• WHAT YOU SHOULD DO
Make an exact copy of every entry, leaving the pictures out.

##### PROVIDED RECORDS

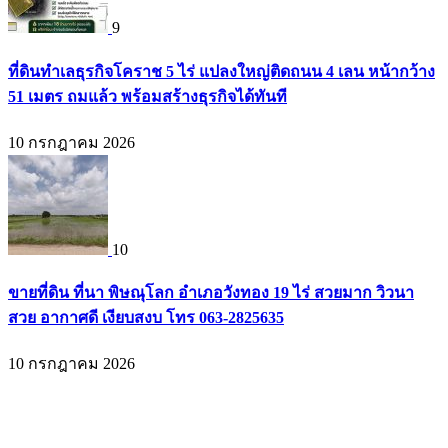
9
ที่ดินทำเลธุรกิจโคราช 5 ไร่ แปลงใหญ่ติดถนน 4 เลน หน้ากว้าง
51 เมตร ถมแล้ว พร้อมสร้างธุรกิจได้ทันที
10 กรกฎาคม 2026
10
ขายที่ดิน ที่นา พิษณุโลก อำเภอวังทอง 19 ไร่ สวยมาก วิวนา
สวย อากาศดี เงียบสงบ โทร 063-2825635
10 กรกฎาคม 2026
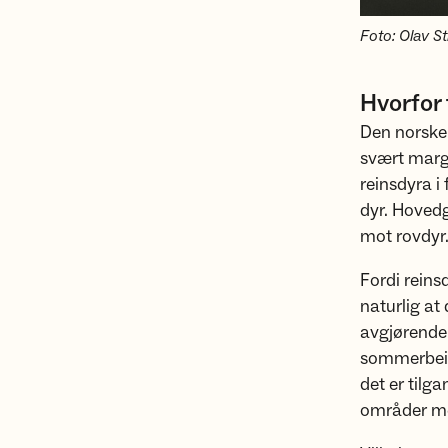
Foto: Olav S
Hvorfor 
Den norske 
svært margi
reinsdyra i 
dyr. Hovedg
mot rovdyr
Fordi reins
naturlig at
avgjørende f
sommerbeite
det er tilg
områder me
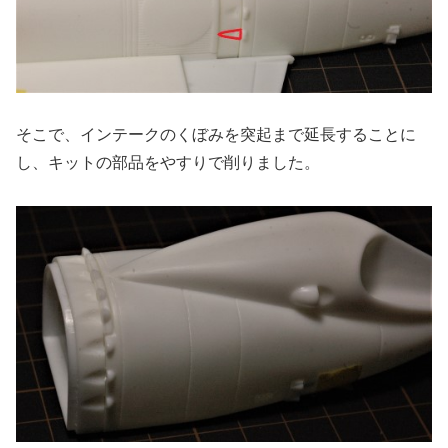
そこで、インテークのくぼみを突起まで延長することに
し、キットの部品をやすりで削りました。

##########

• RESPONSE TO THE TASK
9
ที่ดินทำเลธุรกิจโคราช 5 ไร่ แปลงใหญ่ติดถนน 4 เลน หน้ากว้าง
51 เมตร ถมแล้ว พร้อมสร้างธุรกิจได้ทันที
10 กรกฎาคม 2026
10
ขายที่ดิน ที่นา พิษณุโลก อำเภอวังทอง 19 ไร่ สวยมาก วิวนา
สวย อากาศดี เงียบสงบ โทร 063-2825635
10 กรกฎาคม 2026
Foto: Olav S
Hvorfor 
Den norske 
svært margi
reinsdyra i 
dyr. Hovedg
mot rovdyr
Fordi reins
naturlig at
avgjørende f
sommerbeite
det er tilg
områder me
そこで、インテークのくぼみを突起まで延長することに
し、キットの部品をやすりで削りました。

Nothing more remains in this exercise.